I corpi, nell’atto performativo, acquisiscono la funzione sociale di reenactor. Il corpo diventa strumento per re-interpretare e ri-significare il passato. La memoria individuale, dopo essere stata esternata e ri-messa in scena, diviene memoria collettiva, «il ritorno del passato convoca, chiamandoli a una mutua contribuzione di senso, la prospettiva di chi prende parte al progetto e, al contempo, l’investimento di chi ne è spettatore» (Donghi 2020, p. 63). In questo modo, nel momento in cui si trasmette una memoria taciuta per molti anni ad un pubblico, la ripetizione dell’esperienza traumatica comporta un processo di working through, portando l’accaduto ad una condizione di visibilità, piuttosto che alla reiterazione compulsiva dell’acting out, di chi è prigioniero di un evento che non ha assimilato cognitivamente.
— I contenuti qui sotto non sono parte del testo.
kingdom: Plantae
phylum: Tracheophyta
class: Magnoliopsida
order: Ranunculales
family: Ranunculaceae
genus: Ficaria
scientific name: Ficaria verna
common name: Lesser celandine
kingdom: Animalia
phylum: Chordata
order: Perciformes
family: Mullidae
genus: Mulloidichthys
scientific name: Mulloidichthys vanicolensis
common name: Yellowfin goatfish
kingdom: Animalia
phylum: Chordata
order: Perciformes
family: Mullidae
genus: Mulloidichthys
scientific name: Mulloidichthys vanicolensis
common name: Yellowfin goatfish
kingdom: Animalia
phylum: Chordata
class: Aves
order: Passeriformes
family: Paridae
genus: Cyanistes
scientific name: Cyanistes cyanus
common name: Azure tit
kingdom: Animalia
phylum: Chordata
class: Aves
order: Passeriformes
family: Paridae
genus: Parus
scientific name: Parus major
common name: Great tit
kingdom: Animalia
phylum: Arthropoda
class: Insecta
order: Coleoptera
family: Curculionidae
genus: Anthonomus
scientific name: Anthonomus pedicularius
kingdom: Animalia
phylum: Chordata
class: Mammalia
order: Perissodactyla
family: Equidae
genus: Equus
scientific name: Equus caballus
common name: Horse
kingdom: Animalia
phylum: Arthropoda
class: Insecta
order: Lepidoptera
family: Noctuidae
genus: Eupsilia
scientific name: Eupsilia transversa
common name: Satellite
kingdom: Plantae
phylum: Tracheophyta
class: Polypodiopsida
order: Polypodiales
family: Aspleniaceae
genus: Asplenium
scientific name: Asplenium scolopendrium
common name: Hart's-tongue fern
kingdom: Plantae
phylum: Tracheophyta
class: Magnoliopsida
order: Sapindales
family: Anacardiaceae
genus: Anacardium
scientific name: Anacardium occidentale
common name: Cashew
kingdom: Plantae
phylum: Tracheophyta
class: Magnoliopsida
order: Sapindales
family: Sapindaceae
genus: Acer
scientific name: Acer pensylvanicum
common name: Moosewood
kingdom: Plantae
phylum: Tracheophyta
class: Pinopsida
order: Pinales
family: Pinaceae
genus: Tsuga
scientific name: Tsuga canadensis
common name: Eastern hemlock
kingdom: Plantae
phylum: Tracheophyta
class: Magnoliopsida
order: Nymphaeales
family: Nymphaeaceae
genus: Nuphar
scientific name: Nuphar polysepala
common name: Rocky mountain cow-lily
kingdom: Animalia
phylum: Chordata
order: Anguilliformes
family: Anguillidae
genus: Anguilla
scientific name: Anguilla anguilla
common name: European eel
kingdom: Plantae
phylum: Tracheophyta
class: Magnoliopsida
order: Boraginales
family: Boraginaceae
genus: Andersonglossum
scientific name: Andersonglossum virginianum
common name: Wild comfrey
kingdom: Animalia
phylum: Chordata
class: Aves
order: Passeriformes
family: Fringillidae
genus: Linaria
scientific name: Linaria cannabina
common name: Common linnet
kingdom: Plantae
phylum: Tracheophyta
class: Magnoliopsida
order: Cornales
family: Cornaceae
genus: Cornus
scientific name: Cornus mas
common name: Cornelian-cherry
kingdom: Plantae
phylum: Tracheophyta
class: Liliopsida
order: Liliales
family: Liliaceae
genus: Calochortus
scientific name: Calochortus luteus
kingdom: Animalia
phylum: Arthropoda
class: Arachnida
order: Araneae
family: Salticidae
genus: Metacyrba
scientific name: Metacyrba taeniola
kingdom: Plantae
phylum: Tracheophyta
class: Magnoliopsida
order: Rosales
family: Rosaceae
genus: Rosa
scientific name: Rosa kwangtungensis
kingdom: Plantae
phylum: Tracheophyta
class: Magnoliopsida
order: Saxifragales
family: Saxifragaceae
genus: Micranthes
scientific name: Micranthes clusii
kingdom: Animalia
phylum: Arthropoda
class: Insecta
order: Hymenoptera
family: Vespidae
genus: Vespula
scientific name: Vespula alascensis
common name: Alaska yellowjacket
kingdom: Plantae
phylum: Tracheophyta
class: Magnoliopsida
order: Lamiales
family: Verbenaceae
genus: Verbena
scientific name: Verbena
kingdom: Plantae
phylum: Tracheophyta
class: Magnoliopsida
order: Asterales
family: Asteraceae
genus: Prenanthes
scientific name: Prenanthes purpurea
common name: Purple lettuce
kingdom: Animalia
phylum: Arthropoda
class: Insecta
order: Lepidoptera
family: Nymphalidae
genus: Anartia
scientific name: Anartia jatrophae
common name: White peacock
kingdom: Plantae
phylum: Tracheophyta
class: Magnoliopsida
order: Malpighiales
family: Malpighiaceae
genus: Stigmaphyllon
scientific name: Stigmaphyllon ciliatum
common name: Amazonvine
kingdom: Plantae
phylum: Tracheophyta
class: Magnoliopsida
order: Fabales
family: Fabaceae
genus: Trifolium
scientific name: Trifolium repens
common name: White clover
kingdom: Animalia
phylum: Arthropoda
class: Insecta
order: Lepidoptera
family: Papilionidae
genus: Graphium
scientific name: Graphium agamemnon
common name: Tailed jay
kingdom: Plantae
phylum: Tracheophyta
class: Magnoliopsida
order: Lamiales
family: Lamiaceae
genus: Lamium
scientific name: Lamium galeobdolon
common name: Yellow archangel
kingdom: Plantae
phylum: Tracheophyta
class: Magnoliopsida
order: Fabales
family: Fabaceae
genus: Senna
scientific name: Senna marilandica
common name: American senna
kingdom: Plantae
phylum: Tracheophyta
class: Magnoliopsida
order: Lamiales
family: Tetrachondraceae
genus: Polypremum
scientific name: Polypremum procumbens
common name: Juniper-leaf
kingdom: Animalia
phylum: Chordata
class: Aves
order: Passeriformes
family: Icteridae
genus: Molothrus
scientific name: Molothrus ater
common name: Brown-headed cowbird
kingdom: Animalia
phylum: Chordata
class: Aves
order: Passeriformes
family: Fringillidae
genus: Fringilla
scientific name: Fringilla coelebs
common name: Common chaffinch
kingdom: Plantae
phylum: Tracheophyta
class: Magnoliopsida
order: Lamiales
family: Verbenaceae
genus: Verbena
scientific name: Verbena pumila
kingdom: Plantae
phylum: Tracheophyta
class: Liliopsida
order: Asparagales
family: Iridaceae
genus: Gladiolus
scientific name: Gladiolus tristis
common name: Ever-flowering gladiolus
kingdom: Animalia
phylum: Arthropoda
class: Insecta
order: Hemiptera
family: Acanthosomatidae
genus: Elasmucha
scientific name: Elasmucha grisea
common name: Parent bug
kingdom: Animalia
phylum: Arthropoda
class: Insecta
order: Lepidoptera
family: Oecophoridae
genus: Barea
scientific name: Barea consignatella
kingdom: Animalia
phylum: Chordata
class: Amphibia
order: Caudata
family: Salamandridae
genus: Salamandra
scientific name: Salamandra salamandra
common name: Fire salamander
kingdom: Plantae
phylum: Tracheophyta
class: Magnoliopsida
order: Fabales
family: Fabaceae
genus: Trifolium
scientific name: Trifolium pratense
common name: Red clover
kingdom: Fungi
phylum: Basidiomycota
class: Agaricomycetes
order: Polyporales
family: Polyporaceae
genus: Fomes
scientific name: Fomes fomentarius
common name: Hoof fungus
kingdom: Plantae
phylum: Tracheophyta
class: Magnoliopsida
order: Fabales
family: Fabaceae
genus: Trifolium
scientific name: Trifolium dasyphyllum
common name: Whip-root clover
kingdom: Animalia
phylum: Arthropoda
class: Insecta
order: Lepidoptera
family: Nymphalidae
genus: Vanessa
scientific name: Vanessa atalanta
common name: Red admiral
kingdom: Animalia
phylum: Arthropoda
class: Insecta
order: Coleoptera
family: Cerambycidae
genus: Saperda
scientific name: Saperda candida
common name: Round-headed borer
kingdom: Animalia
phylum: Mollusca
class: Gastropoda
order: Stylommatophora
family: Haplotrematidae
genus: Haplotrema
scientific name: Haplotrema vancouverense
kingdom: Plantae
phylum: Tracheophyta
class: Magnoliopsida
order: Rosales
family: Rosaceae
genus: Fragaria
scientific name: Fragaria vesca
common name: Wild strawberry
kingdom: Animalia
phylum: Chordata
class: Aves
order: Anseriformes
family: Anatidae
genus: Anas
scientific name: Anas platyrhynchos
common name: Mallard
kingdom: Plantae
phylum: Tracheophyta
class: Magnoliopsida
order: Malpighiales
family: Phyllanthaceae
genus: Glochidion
La pratica del reenactment risulta allora essere una forma di figurazione che, attraverso una “fantasmatica” ri-messa in scena dell’accaduto, riflette lo sconvolgimento degli schemi di produzione di senso e di rappresentazione dovuti all’esperienza traumatica, in linea con il concetto di trauma cinema, elaborato da Janet Walker, una modalità che, attraverso specifiche strategie estetiche e formali, provvede alla frammentazione e alla decostruzione del tessuto testuale e stilistico del film, rispecchiando il corrispettivo traumatico.

Riferimenti bibliografici
B. Winston, Honest, Straightforward Re-enactment: The Staging of Reality, in K. Bakker, a cura di, Joris Ivens and the Documentary Context, Amsterdam University Press, Amsterdam 1999.
L. Donghi, Repetita iuvant. Caratteri del reenactment in prima persona, in A. Cervini, G. Tagliani, a cura di, La forma cinematografica del reale, VerbaManent, Palermo 2020.
B. Nichols, Documentary Reenactment and the Fantasmatic Subject, “Critical inquiry”, vol. 35, University of Chicago Press 2008.
J. Walker, Trauma Cinema. Documenting Incest and the Holocaust, Berkeley, University of California Press 2005.

Procession. Regia: Robert Greene; produzione: Susan Bedusa, Bennett Elliott, Douglas Tirola; musiche: Keegan DeWitt; società di produzione: 4th Row Films, Concordia Studio, Artemis Rising, Impact Partners; distribuzione: Netflix; origine: Stati Uniti d’America; durata: 116′.